* _Prompt_
Reproduce verbatim the lines below, starting with the line that contains "scientific name: Dermacentor variabilis" and continuing up to and including the final line of the items.

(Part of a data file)
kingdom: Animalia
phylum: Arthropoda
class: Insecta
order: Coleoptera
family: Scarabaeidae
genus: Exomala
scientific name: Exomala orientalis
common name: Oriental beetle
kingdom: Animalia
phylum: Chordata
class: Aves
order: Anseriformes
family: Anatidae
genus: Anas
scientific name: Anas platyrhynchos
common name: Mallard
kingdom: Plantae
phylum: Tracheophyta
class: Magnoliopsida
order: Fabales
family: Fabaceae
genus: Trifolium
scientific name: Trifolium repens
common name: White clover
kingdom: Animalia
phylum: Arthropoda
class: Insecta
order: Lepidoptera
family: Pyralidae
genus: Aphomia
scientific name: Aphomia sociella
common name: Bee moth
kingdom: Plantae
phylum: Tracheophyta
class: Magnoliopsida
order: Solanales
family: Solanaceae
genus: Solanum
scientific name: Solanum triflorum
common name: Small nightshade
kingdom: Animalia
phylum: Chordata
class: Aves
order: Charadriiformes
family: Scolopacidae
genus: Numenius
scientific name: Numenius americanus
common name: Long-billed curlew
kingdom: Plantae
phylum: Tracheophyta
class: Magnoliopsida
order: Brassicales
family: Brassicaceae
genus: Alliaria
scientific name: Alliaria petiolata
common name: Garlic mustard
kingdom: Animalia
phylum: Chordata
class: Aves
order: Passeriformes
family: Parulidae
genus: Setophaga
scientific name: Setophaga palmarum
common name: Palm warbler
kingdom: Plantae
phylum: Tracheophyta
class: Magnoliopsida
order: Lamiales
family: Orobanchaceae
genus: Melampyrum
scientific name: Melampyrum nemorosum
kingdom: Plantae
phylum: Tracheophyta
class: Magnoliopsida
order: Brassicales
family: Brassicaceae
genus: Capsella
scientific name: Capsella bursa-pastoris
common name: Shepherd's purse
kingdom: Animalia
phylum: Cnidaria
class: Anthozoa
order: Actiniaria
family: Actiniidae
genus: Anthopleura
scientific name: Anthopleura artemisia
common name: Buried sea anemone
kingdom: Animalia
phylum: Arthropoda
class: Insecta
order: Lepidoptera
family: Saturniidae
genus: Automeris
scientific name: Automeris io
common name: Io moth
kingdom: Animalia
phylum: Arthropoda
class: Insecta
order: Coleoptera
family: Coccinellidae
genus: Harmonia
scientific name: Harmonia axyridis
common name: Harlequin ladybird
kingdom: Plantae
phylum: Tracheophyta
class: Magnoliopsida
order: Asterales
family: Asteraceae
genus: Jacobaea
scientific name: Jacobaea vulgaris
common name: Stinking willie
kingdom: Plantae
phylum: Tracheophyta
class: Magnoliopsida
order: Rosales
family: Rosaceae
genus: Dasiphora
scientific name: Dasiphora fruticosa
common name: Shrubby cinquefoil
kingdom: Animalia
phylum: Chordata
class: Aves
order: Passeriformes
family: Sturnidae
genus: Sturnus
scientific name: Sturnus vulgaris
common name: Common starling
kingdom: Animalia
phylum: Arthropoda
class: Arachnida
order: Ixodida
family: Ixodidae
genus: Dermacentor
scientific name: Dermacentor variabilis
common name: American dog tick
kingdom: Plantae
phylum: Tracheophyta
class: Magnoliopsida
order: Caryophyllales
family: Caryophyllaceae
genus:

* _Exercise output_
scientific name: Dermacentor variabilis
common name: American dog tick
kingdom: Plantae
phylum: Tracheophyta
class: Magnoliopsida
order: Caryophyllales
family: Caryophyllaceae
genus:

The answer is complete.